Fri | Jun 7, 2024

‘A day in prison is like 1,000 years’

Kartel’s attorney to seek release days before retrial hearing

Published:Tuesday | May 14, 2024 | 12:11 AMAndre Williams/Staff Reporter
Entertainers Vybz Kartel (left) and Shawn Storm leave the Home Circuit Court in April 2014.

Sixty days after the United Kingdom (UK)-based Privy Council quashed the murder convictions of Vybz Kartel and his three co-accused, the Supreme Court yesterday began hearing a habeas corpus application filed on behalf of three of the accused.

Following six orders by Justice Andrea Thomas yesterday, the matter was adjourned until the end of this month.

Attorney Isat Buchanan, who represents Kartel, whose real name is Adidja Palmer, Shawn Storm and Andre St John, is seeking, based on what he cites as a gap in the law, to have three of the accused freed, at least 11 days before a retrial hearing at the Jamaican Court of Appeal.

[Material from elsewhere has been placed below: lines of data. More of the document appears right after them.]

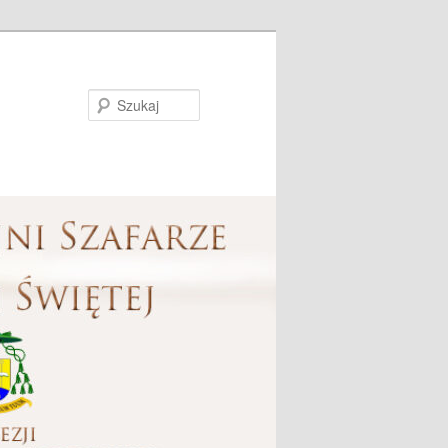
Szukaj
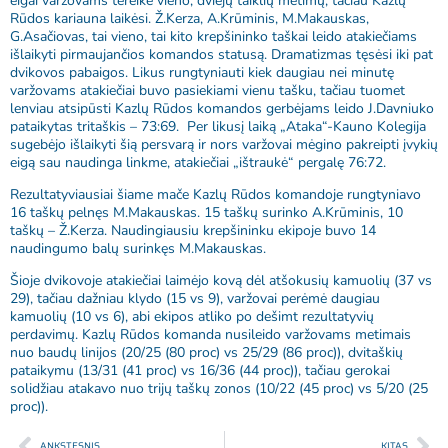
eigai varžovams tereikė vieno, dviejų taiklių metimų, tačiau Kazlų
Rūdos kariauna laikėsi. Ž.Kerza, A.Krūminis, M.Makauskas,
G.Asačiovas, tai vieno, tai kito krepšininko taškai leido atakiečiams
išlaikyti pirmaujančios komandos statusą. Dramatizmas tęsėsi iki pat
dvikovos pabaigos. Likus rungtyniauti kiek daugiau nei minutę
varžovams atakiečiai buvo pasiekiami vienu tašku, tačiau tuomet
lenviau atsipūsti Kazlų Rūdos komandos gerbėjams leido J.Davniuko
pataikytas tritaškis – 73:69. Per likusį laiką „Ataka“-Kauno Kolegija
sugebėjo išlaikyti šią persvarą ir nors varžovai mėgino pakreipti įvykių
eigą sau naudinga linkme, atakiečiai „ištraukė“ pergalę 76:72.
Rezultatyviausiai šiame mače Kazlų Rūdos komandoje rungtyniavo
16 taškų pelnęs M.Makauskas. 15 taškų surinko A.Krūminis, 10
taškų – Ž.Kerza. Naudingiausiu krepšininku ekipoje buvo 14
naudingumo balų surinkęs M.Makauskas.
Šioje dvikovoje atakiečiai laimėjo kovą dėl atšokusių kamuolių (37 vs
29), tačiau dažniau klydo (15 vs 9), varžovai perėmė daugiau
kamuolių (10 vs 6), abi ekipos atliko po dešimt rezultatyvių
perdavimų. Kazlų Rūdos komanda nusileido varžovams metimais
nuo baudų linijos (20/25 (80 proc) vs 25/29 (86 proc)), dvitaškių
pataikymu (13/31 (41 proc) vs 16/36 (44 proc)), tačiau gerokai
solidžiau atakavo nuo trijų taškų zonos (10/22 (45 proc) vs 5/20 (25
proc)).
ANKSTESNIS
KITAS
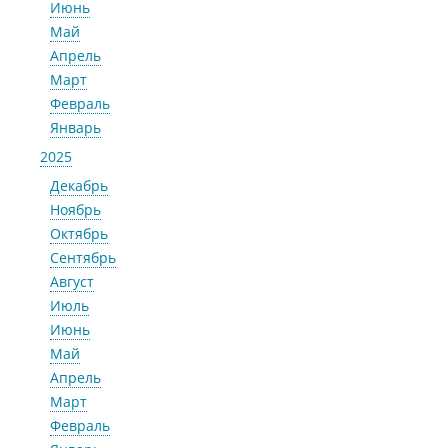
Июнь
Май
Апрель
Март
Февраль
Январь
2025
Декабрь
Ноябрь
Октябрь
Сентябрь
Август
Июль
Июнь
Май
Апрель
Март
Февраль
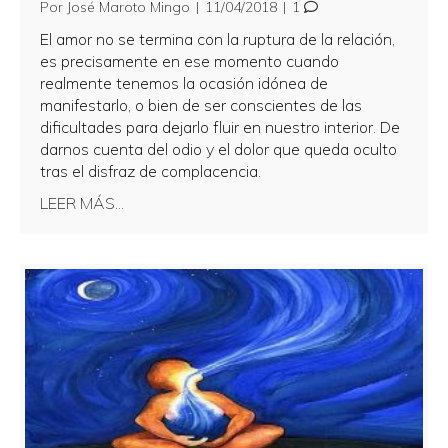
Por
José Maroto Mingo
|
11/04/2018
|
1
El amor no se termina con la ruptura de la relación,
es precisamente en ese momento cuando
realmente tenemos la ocasión idónea de
manifestarlo, o bien de ser conscientes de las
dificultades para dejarlo fluir en nuestro interior. De
darnos cuenta del odio y el dolor que queda oculto
tras el disfraz de complacencia.
about Cuando el apego se disfraza de amor
LEER MÁS...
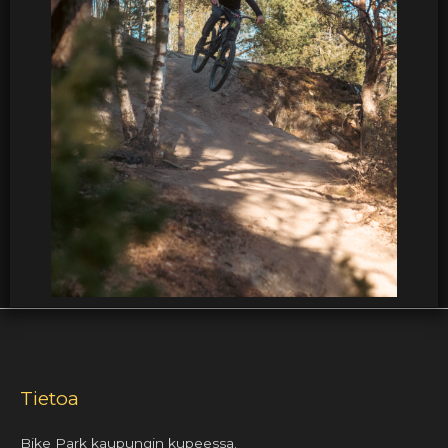
Tietoa
Bike Park kaupungin kupeessa.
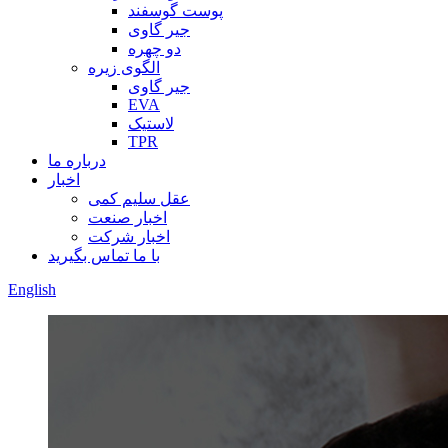
پوست گوسفند
جیر گاوی
دو چهره
الگوی زیره
جیر گاوی
EVA
لاستیک
TPR
درباره ما
اخبار
عقل سلیم کمی
اخبار صنعت
اخبار شرکت
با ما تماس بگیرید
English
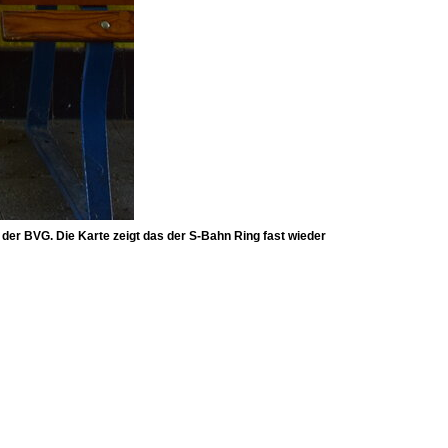
er BVG. Die Karte zeigt das der S-Bahn Ring fast wieder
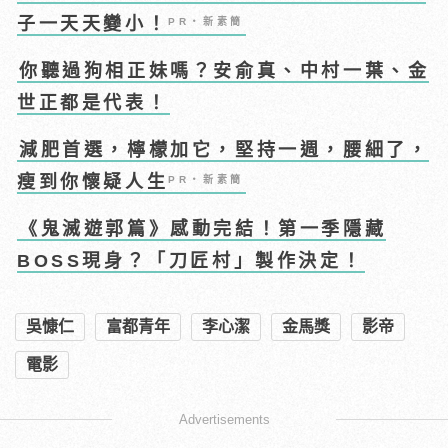
子一天天變小！
PR・新素簡
你聽過狗相正妹嗎？安俞真、中村一葉、金
世正都是代表！
減肥首選，檸檬加它，堅持一週，腰細了，
瘦到你懷疑人生
PR・新素簡
《鬼滅遊郭篇》感動完結！第一季隱藏
BOSS現身？「刀匠村」製作決定！
吳慷仁
富都青年
李心潔
金馬獎
影帝
電影
Advertisements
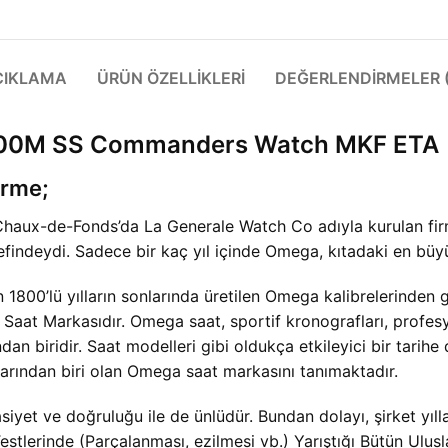
ÇIKLAMA
ÜRÜN ÖZELLIKLERI
DEĞERLENDIRMELER (
300M SS Commanders Watch MKF ETA
irme;
 Chaux-de-Fonds’da La Generale Watch Co adıyla kurulan fi
findeydi. Sadece bir kaç yıl içinde Omega, kıtadaki en büyü
 1800’lü yılların sonlarında üretilen Omega kalibrelerinden
aat Markasıdır. Omega saat, sportif kronografları, profesyo
dan biridir. Saat modelleri gibi oldukça etkileyici bir tarihe 
arından biri olan Omega saat markasını tanımaktadır.
yet ve doğruluğu ile de ünlüdür. Bundan dolayı, şirket yıl
Testlerinde (Parçalanması, ezilmesi vb.) Yarıştığı Bütün Ulu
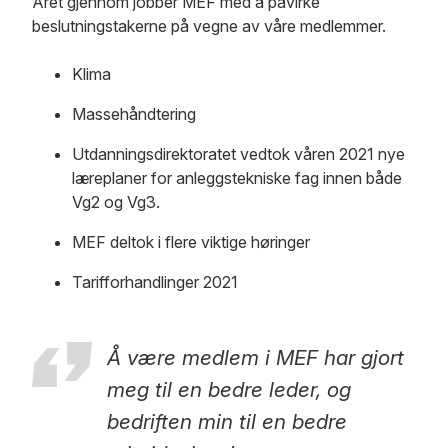
Året gjennom jobber MEF med å påvirke
beslutningstakerne på vegne av våre medlemmer.
Klima
Massehåndtering
Utdanningsdirektoratet vedtok våren 2021 nye
læreplaner for anleggstekniske fag innen både
Vg2 og Vg3.
MEF deltok i flere viktige høringer
Tarifforhandlinger 2021
Å være medlem i MEF har gjort
meg til en bedre leder, og
bedriften min til en bedre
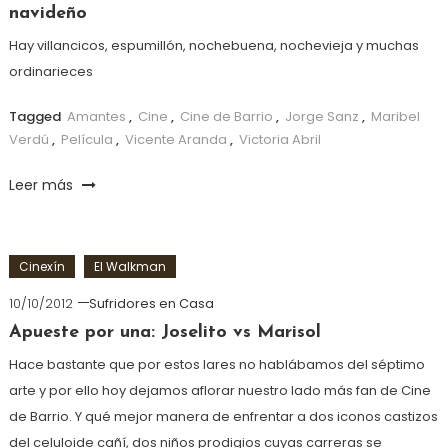
navideño
Hay villancicos, espumillón, nochebuena, nochevieja y muchas
ordinarieces
Tagged
Amantes
,
Cine
,
Cine de Barrio
,
Jorge Sanz
,
Maribel
Verdú
,
Película
,
Vicente Aranda
,
Victoria Abril
Leer más
Cinexín
El Walkman
10/10/2012
Sufridores en Casa
Apueste por una: Joselito vs Marisol
Hace bastante que por estos lares no hablábamos del séptimo
arte y por ello hoy dejamos aflorar nuestro lado más fan de Cine
de Barrio. Y qué mejor manera de enfrentar a dos iconos castizos
del celuloide cañí, dos niños prodigios cuyas carreras se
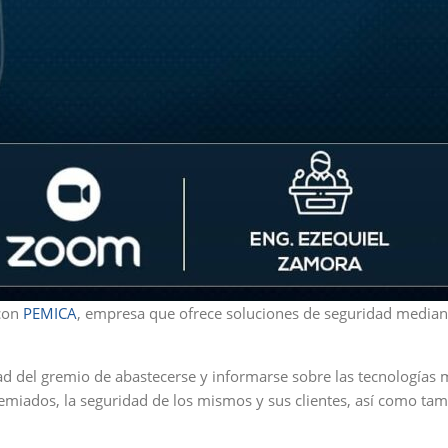
 con
PEMICA
, empresa que ofrece soluciones de seguridad median
ad del gremio de abastecerse y informarse sobre las tecnologías 
remiados, la seguridad de los mismos y sus clientes, así como tam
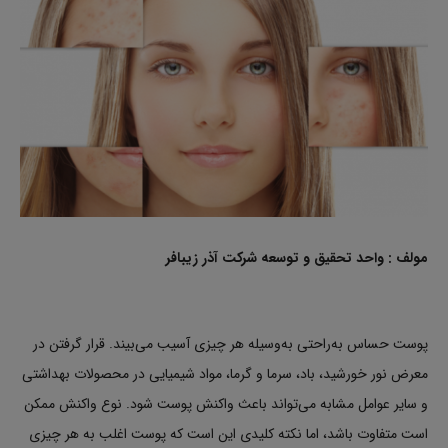
مولف : واحد تحقیق و توسعه شرکت آذر زیبافر
پوست حساس به‌راحتی به‌وسیله هر چیزی آسیب می‌بیند. قرار گرفتن در
معرض نور خورشید، باد، سرما و گرما، مواد شیمیایی در محصولات بهداشتی
و سایر عوامل مشابه می‌تواند باعث واکنش پوست شود. نوع واکنش ممکن
است متفاوت باشد، اما نکته کلیدی این است که پوست اغلب به هر چیزی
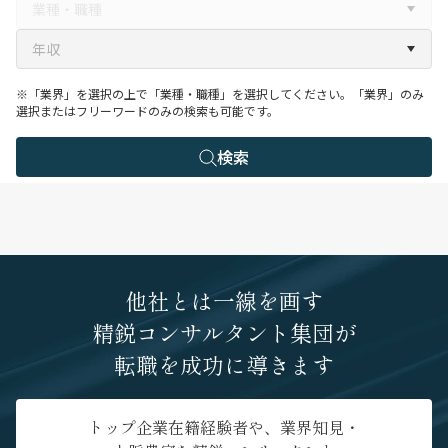
※「業界」を選択の上で「業種・職種」を選択してください。「業界」のみ
選択またはフリーワードのみの検索も可能です。
検索
他社とは一線を画す
精鋭コンサルタント集団が
転職を成功に導きます
トップ企業在籍経験者や、業界知見・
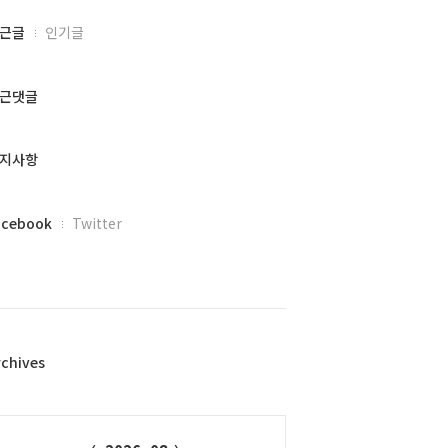
근글
인기글
근댓글
지사항
acebook
Twitter
rchives
alendar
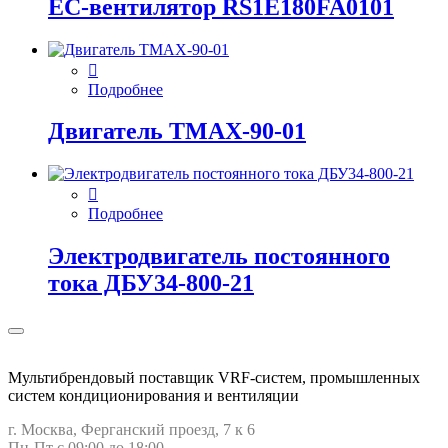
EC-вентилятор RS1E180FA0101
Подробнее
Двигатель ТМАХ-90-01
Подробнее
Электродвигатель постоянного
тока ДБУ34‑800‑21
Мультибрендовый поставщик VRF-cистем, промышленных
систем кондиционирования и вентиляции
г. Москва, Ферганский проезд, 7 к 6
Пн-Пт с 09:00 до 18:00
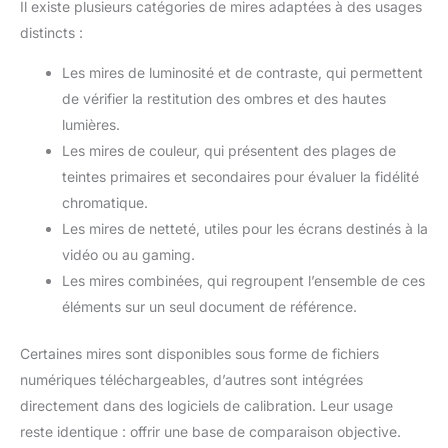
Il existe plusieurs catégories de mires adaptées à des usages
distincts :
Les mires de luminosité et de contraste, qui permettent
de vérifier la restitution des ombres et des hautes
lumières.
Les mires de couleur, qui présentent des plages de
teintes primaires et secondaires pour évaluer la fidélité
chromatique.
Les mires de netteté, utiles pour les écrans destinés à la
vidéo ou au gaming.
Les mires combinées, qui regroupent l’ensemble de ces
éléments sur un seul document de référence.
Certaines mires sont disponibles sous forme de fichiers
numériques téléchargeables, d’autres sont intégrées
directement dans des logiciels de calibration. Leur usage
reste identique : offrir une base de comparaison objective.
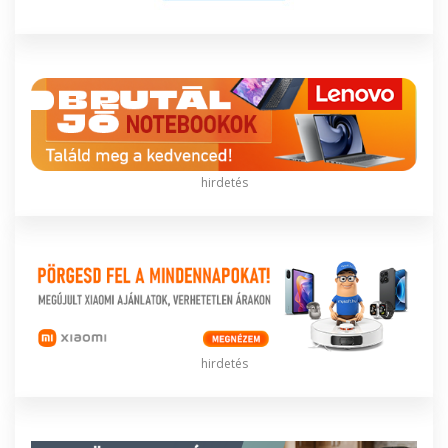
hirdetés
hirdetés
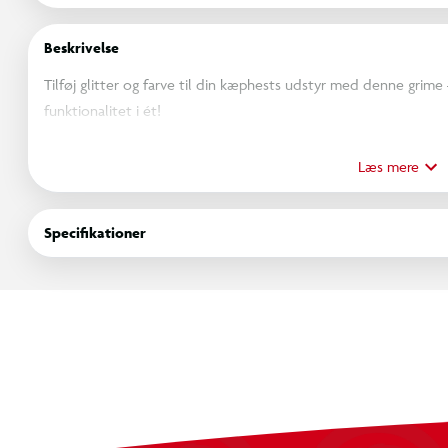
Beskrivelse
Tilføj glitter og farve til din kæphests udstyr med denne grime
funktionalitet i ét!
Denne grime er lavet i slidstærkt materiale og pyntet med smuk
Læs mere
og iøjnefaldende look. Perfekt til både staldbrug, stævner elle
skille sig ud!
Specifikationer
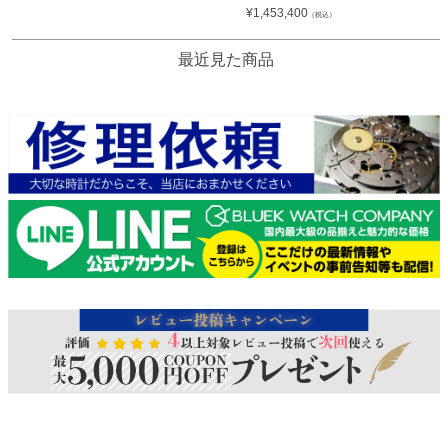
¥
1,453,400
（税込）
最近見た商品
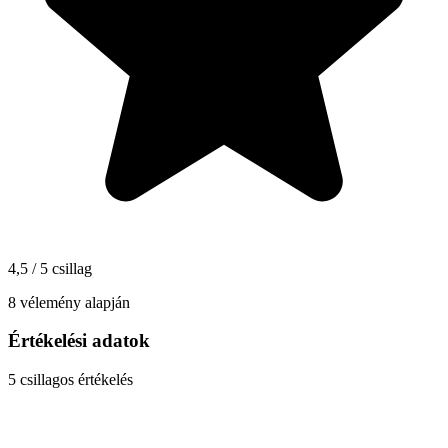
4,5 / 5 csillag
8 vélemény alapján
Értékelési adatok
5
csillagos értékelés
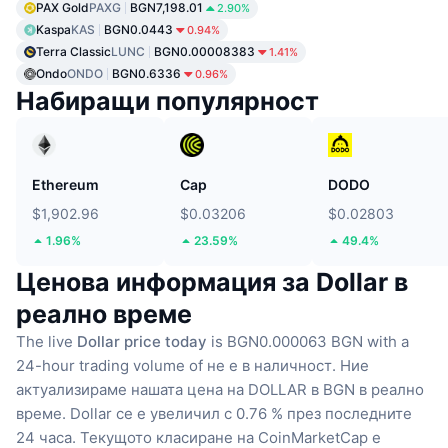
PAX Gold
PAXG
BGN7,198.01
2.90%
Kaspa
KAS
BGN0.0443
0.94%
Terra Classic
LUNC
BGN0.00008383
1.41%
Ondo
ONDO
BGN0.6336
0.96%
Набиращи популярност
Ethereum
Cap
DODO
$1,902.96
$0.03206
$0.02803
1.96%
23.59%
49.4%
Ценова информация за Dollar в
реално време
The live
Dollar price today
is BGN0.000063 BGN with a
24-hour trading volume of не е в наличност.
Ние
актуализираме нашата цена на DOLLAR в BGN в реално
време.
Dollar се е увеличил с 0.76 % през последните
24 часа.
Текущото класиране на CoinMarketCap е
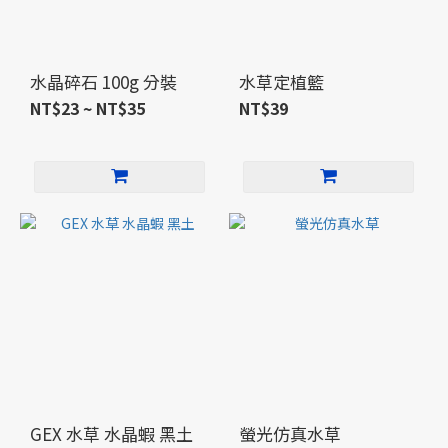
水晶碎石 100g 分裝
水草定植籃
NT$23 ~ NT$35
NT$39
GEX 水草 水晶蝦 黑土
螢光仿真水草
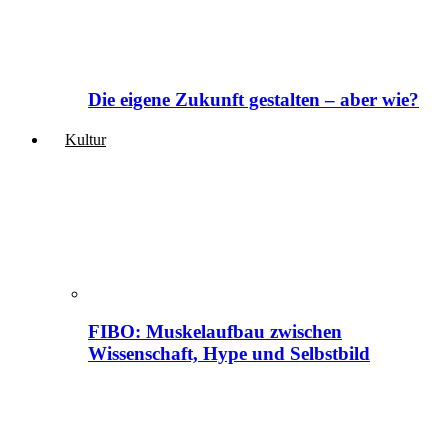
Die eigene Zukunft gestalten – aber wie?
Kultur
FIBO: Muskelaufbau zwischen
Wissenschaft, Hype und Selbstbild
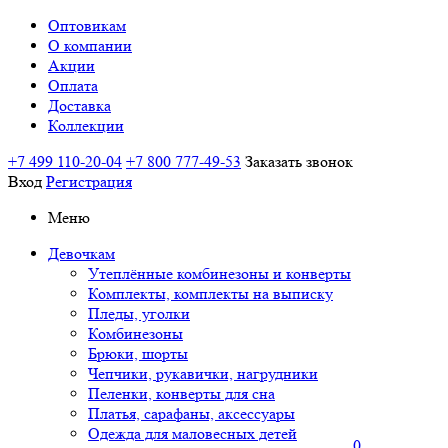
Оптовикам
О компании
Акции
Оплата
Доставка
Коллекции
+7 499 110-20-04
+7 800 777-49-53
Заказать звонок
Вход
Регистрация
Меню
Девочкам
Утеплённые комбинезоны и конверты
Комплекты, комплекты на выписку
Пледы, уголки
Комбинезоны
Брюки, шорты
Чепчики, рукавички, нагрудники
Пеленки, конверты для сна
Платья, сарафаны, аксессуары
Одежда для маловесных детей
0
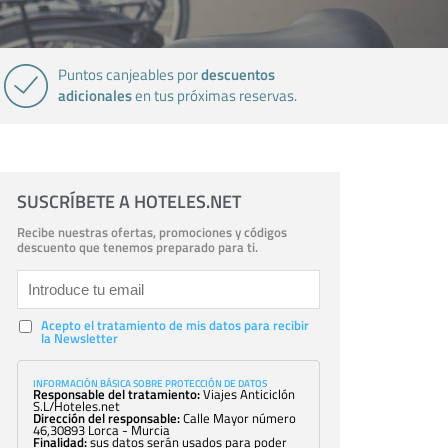
descuentos
Puntos canjeables por
adicionales
en tus próximas reservas.
SUSCRÍBETE A HOTELES.NET
Recibe nuestras ofertas, promociones y códigos
descuento que tenemos preparado para ti.
Acepto el tratamiento de mis datos para recibir
la Newsletter
INFORMACIÓN BÁSICA SOBRE PROTECCIÓN DE DATOS
Responsable del tratamiento:
Viajes Anticiclón
S.L/Hoteles.net
Dirección del responsable:
Calle Mayor número
46,30893 Lorca - Murcia
Finalidad:
sus datos serán usados para poder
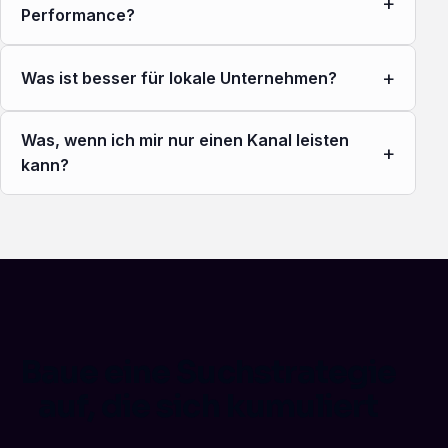
+
Performance?
+
Was ist besser für lokale Unternehmen?
Was, wenn ich mir nur einen Kanal leisten
+
kann?
Baue eine Suchstrategie
auf, die sich kumuliert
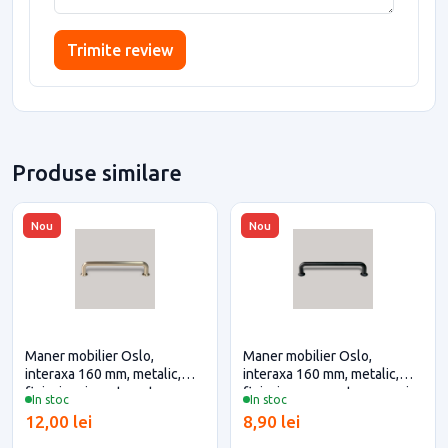
Trimite review
Produse similare
Nou
Nou
Maner mobilier Oslo,
Maner mobilier Oslo,
interaxa 160 mm, metalic,
interaxa 160 mm, metalic,
finisaj auriu mat pentru casa
finisaj negru pentru casa si
In stoc
In stoc
si proiecte eficiente
proiecte eficiente
12,00 lei
8,90 lei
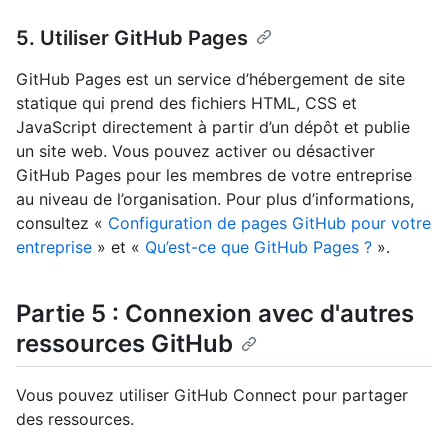
5. Utiliser GitHub Pages
GitHub Pages est un service d’hébergement de site
statique qui prend des fichiers HTML, CSS et
JavaScript directement à partir d’un dépôt et publie
un site web. Vous pouvez activer ou désactiver
GitHub Pages pour les membres de votre entreprise
au niveau de l’organisation. Pour plus d’informations,
consultez «
Configuration de pages GitHub pour votre
entreprise
» et «
Qu’est-ce que GitHub Pages ?
».
Partie 5 : Connexion avec d'autres
ressources GitHub
Vous pouvez utiliser GitHub Connect pour partager
des ressources.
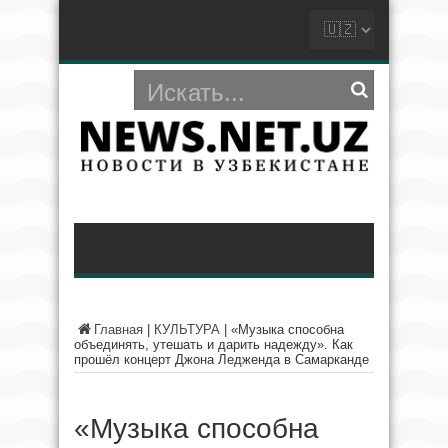
Главная
|
КУЛЬТУРА
|
«Музыка способна
объединять, утешать и дарить надежду». Как
прошёл концерт Джона Ледженда в Самарканде
«Музыка способна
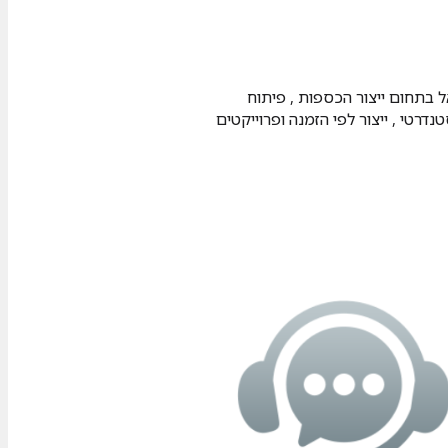
וצאפ
ל בתחום ייצור הכספות , פיתוח
רטי , ייצור לפי הזמנה ופרוייקטים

“One can appreciate that the liberty of the men is left unanswered. The men are in no man’s land as it is. One would call it ‘La La Land’... . It’s a lacuna in the law where you’re not convicted, you’re not charged, but you’re held in abeyance. I think in terms of where the law is, that the legislators would have needed to make certain amendments to account for a situation where conviction is quashed, but the matter is not yet before the court,” Buchanan reasoned.

The retrial hearing is set to begin on June 10 and is expected to last five days.

On March 14, the UK Law Lords sent the case back to the Court of Appeal for a decision on whether the men should face retrial for the 2011 murder of Clive ‘Lizard’ Williams.

The fourth accused, Kahira Jones, is not a party to the habeas corpus proceedings because he has another matter before the court.

Yesterday, Buchanan told the court that there are issues that took place that he did not wish to put on record. He would only say the defence was also handicapped by “events of nature”, seemingly in reference to why he was now before the civil division of the Supreme Court and unwilling to await the retrial hearing for a decision.

Speaking with The Gleaner later, Buchanan said, “For me, a day in prison is like a thousand years. And so for that reason one can appreciate that having your conviction set aside, quashed, and to be still in prison awaiting that, it can be very stressful. And, certainly, just in terms of increasing or advancing the jurisprudence so that we can give effect to the Constitution, we found that it was necessary to do so.”

When asked how Palmer was doing, he said, “I would say, at this time, it’s been a good time to be waiting on a hearing, and for those reasons I can say that I would not be doing good.”

Back in court, Thomas said that, having read the law and come to some understanding, she could have made a decision yesterday. However, the matter involved the Office of the Director of Public Prosecutions (ODPP) and she wanted the application to be served on that office.

“The judge was of the view that the director of public prosecutions is an interested party, as well as, for the jurisprudence, that proper submissions be put before the court by those parties,” Buchanan would later tell the media, seeking to explain the reason for Monday’s early adjournment when the matter was set to be heard over three hours.

Thomas, who reasoned with Buchanan about the law during the hearing, told the court that the men were certainly not acquitted.

“I could ask you certain questions. I could ask you … was there a complete acquittal? There is no conviction but was there acquittal? Because that’s where we start … there is no acquittal, yes? We are awaiting a decision. So, if there is no acquittal, the situation would refer for there to be a retrial.”

Buchanan said he would simply ask the court for the submissions to be ventilated and it was entirely a matter for the judge.

“That is the question for the court to answer, because if it reverts to that situation, then there is a situation within the Constitution,” Buchanan said.

“Yes, but because the matter is before a particular court that is where you make that application,” Thomas replied.

“My lady, that particular application, based on the law, is not an application that that competent court has any jurisdiction to intervene, which would be the issue of bail,” Buchanan said.

Thomas ordered that the matter be adjourned until May 29 and 30.

The DPP should also be added as an interested party and documents be served by the defence on the DPP by 4 p.m. yesterday.

An amended application, adding the DPP, was to be filed on of before today.

The DPP is to file a response to include submissions on or before May 20 and costs of the application are to be drafted.

The superintendent of Tower Street Adult Correctional Centre, where the men are being housed, is also a respondent in the application.

That entity is represented by attorneys of the director of state proceedings.